On one level, Pierce’s Cosmotheism and his conviction that it is necessary reveal something very singular about white, European people: they have a tendency to feel that they must justify their very existence, in one way or another. To be sure, this is not true of all of them. But generally the greater their intelligence and their capacity for abstract reasoning (especially reasoning in terms of moral principles) the more they feel that in order to love their own people and protect them, their people must be worth loving and worth protecting. Again, my impression is that this is not so true of other peoples – even the intelligentsia of other peoples. They seem to have a stronger tendency to identify with and promote the interests of their own people, just because they are like each other. This is, arguably, a much healthier mindset – at least if one thinks that the survival and flourishing of one’s own group is a value.

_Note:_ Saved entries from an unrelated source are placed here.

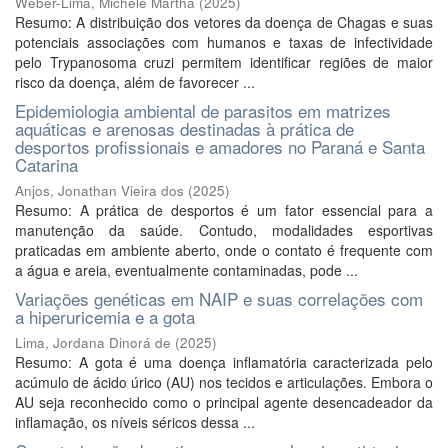
Weber-Lima, Michele Martha
(
2025
)
Resumo: A distribuição dos vetores da doença de Chagas e suas
potenciais associações com humanos e taxas de infectividade
pelo Trypanosoma cruzi permitem identificar regiões de maior
risco da doença, além de favorecer ...
Epidemiologia ambiental de parasitos em matrizes
aquáticas e arenosas destinadas à prática de
desportos profissionais e amadores no Paraná e Santa
Catarina
Anjos, Jonathan Vieira dos
(
2025
)
Resumo: A prática de desportos é um fator essencial para a
manutenção da saúde. Contudo, modalidades esportivas
praticadas em ambiente aberto, onde o contato é frequente com
a água e areia, eventualmente contaminadas, pode ...
Variações genéticas em NAIP e suas correlações com
a hiperuricemia e a gota
Lima, Jordana Dinorá de
(
2025
)
Resumo: A gota é uma doença inflamatória caracterizada pelo
acúmulo de ácido úrico (AU) nos tecidos e articulações. Embora o
AU seja reconhecido como o principal agente desencadeador da
inflamação, os níveis séricos dessa ...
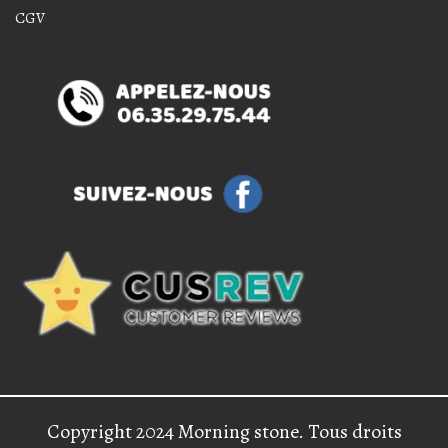
CGV
Copyright 2024 Morning stone. Tous droits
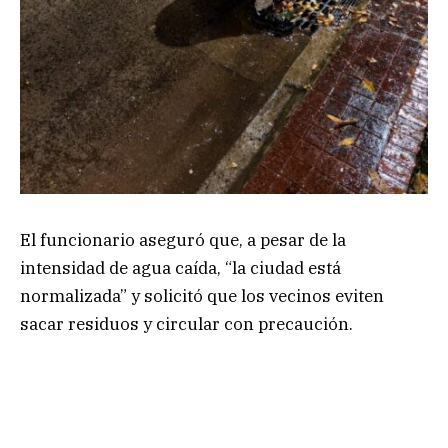
El funcionario aseguró que, a pesar de la
intensidad de agua caída, “la ciudad está
normalizada” y solicitó que los vecinos eviten
sacar residuos y circular con precaución.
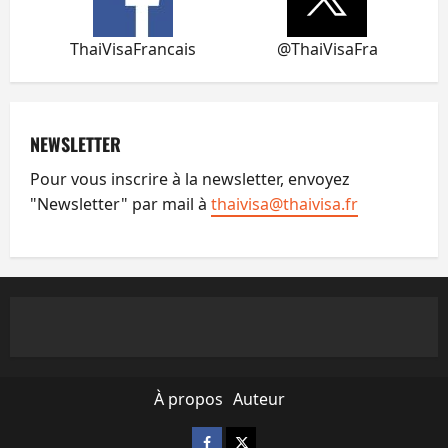
ThaiVisaFrancais
@ThaiVisaFra
NEWSLETTER
Pour vous inscrire à la newsletter, envoyez
"Newsletter" par mail à
thaivisa@thaivisa.fr
À propos
Auteur
Facebook
X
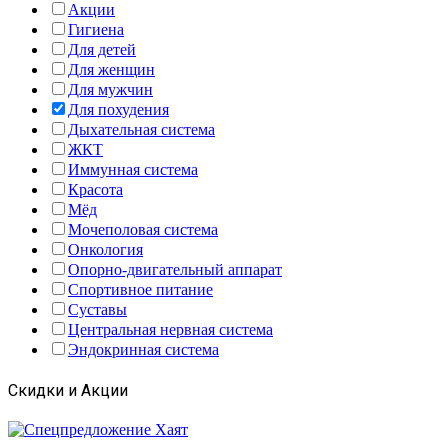
Акции
Гигиена
Для детей
Для женщин
Для мужчин
Для похудения
Дыхательная система
ЖКТ
Иммунная система
Красота
Мёд
Мочеполовая система
Онкология
Опорно-двигательный аппарат
Спортивное питание
Суставы
Центральная нервная система
Эндокринная система
Скидки и Акции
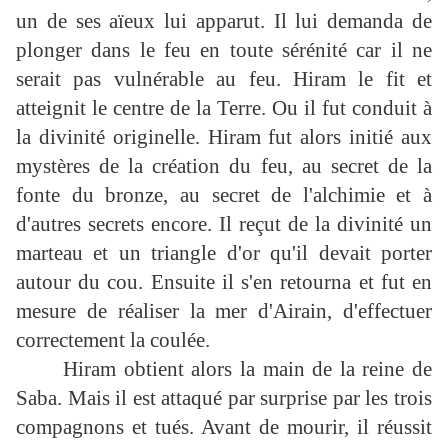
un de ses aïeux lui apparut. Il lui demanda de
plonger dans le feu en toute sérénité car il ne
serait pas vulnérable au feu. Hiram le fit et
atteignit le centre de la Terre. Ou il fut conduit à
la divinité originelle. Hiram fut alors initié aux
mystères de la création du feu, au secret de la
fonte du bronze, au secret de l'alchimie et à
d'autres secrets encore. Il reçut de la divinité un
marteau et un triangle d'or qu'il devait porter
autour du cou. Ensuite il s'en retourna et fut en
mesure de réaliser la mer d'Airain, d'effectuer
correctement la coulée.
Hiram obtient alors la main de la reine de
Saba. Mais il est attaqué par surprise par les trois
compagnons et tués. Avant de mourir, il réussit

One wants to say to William Pierce, “If your mission is saving your race, why don’t you just encourage them to be like other peoples and love their own simply because it is their own? Why do you set forth this grand philosophical (or religious) vision — open to a whole host of queries and objections — and have everything hinge on that?” But the answer is, again, that white Europeans are different. Needing to become worthy of being saved, needing a mission that justifies us, is simply part of our nature. There is no getting around this. Arguably, it is a terrible flaw. Of course, one can also argue that it is a great virtue. Either way, it looks like we Europeans are stuck with it.

And so we can imagine Pierce responding to the above criticism by saying “All right, if not Cosmotheism, what then?” It is an excellent question, to which I have no answer.